Maybe more for me then for my BB, because he's been preparing for this from a very early age. But maybe not. For the most part the Double B feels very at peace and relieved his Dad is not suffering, so I believe it is really on a subconscious level that it shakes things for him (he'll probably disagree with me when he finally reads this in fifty years or so. But too bad. I'm the author here).
But I know it is deeply needling me, and I haven't realized how very much.
The whole reason I started this blog eight years ago was so I could deal with my grief over losing my grandma. I had to write, I had to let it out. I had to be real. I need to do that again. Embrace the writing and the need to express instead of running from it. That it's okay, and normal, and if I let it out it could be cathartic and healing.
As a couple, we are certainly more aggrevated with each other then usual. More petty annoyances, and things said a little more sharply then normal. A general lack of communication. This has troubled me and annoyed the heck out of me, but when I look back, the same thing happened in our marriage in other times of grief. It's almost like our symptom.
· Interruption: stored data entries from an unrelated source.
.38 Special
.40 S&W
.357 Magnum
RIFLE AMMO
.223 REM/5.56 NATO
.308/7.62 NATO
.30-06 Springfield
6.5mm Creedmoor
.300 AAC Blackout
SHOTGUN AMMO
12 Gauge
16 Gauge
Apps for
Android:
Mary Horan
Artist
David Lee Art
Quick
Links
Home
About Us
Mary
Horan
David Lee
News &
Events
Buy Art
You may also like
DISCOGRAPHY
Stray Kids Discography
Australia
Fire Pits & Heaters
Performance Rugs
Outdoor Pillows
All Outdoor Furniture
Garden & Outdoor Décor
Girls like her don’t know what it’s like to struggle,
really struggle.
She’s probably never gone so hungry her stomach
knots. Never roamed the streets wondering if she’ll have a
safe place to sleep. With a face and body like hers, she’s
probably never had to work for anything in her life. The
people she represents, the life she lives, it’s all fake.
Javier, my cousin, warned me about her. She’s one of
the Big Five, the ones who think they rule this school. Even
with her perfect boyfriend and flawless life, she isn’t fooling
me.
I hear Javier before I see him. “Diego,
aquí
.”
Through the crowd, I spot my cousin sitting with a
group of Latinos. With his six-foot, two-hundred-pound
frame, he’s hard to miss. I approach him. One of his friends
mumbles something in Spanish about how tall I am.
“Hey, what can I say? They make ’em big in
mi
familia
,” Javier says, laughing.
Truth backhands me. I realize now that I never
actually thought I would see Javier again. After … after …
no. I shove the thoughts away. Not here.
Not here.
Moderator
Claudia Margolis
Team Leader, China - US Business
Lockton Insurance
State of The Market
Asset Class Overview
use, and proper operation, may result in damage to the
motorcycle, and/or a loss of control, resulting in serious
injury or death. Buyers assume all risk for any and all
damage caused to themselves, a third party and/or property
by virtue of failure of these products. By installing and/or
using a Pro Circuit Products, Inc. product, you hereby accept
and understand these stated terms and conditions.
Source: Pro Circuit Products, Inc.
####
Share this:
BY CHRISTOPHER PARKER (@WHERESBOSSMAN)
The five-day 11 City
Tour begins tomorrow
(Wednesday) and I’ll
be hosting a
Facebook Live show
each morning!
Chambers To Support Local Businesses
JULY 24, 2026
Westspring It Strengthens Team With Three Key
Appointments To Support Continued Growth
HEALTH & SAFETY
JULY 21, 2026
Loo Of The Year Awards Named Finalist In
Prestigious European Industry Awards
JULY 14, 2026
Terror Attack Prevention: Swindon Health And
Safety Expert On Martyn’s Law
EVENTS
As an individual, I am seeing it's effects. I have been dealing with massive anxiety lately. And have made a revisit into the old land of panic attacks brought on by nothing, like I haven't had for almost ten years. It is incredibly frustrating. I sincerely hate panic attacks. I realized this morning at five o'clock after panicking in my bed (while minding my own business and doing nothing to bring it on), that I truly hate them. It happens at lightning speed -- so fast. As I'm at that apex and then finally coming down from it -- feeling like I need to run and fight for my own life and I'm not even in danger -- I feel an absolute loathing and even tell God in my anger that I hate this life. In that moment it is painful and briefly true. Which makes me sad, because I've always been a lover of life. Then I come back, so I tell him sorry, I don't hate life, I just really hate that experience.
I was sitting here tonight feeling very tightly wound and wondering what on earth is creating that unrest in me. And then I realized. We had a big shake up in September. I miss Dad a lot. He was my friend, and I loved him, and I miss him a lot. I need to expect and understand it will influence me deeply, on the outside and on the inside. Physical loss, emotional loss, mental loss. Even when it's not obvious, even to yourself, it is lying underneath. If there is some mental anguish that follows losing him, it's a small price to pay for having had him.
I am glad I realized tonight it all fits together so that I can try to be patient with the after shocks.
The Double B and I process things very differently. Times like this just really emphasize that. And why would that not be okay? It IS okay. We'll just keep loving each other. I'll keep taking deep breaths and practicing my yoga poses, or whatever new fangled idea I've come up with that day.
Dad is loved. And that's not a bad thing. It's a very, very good thing.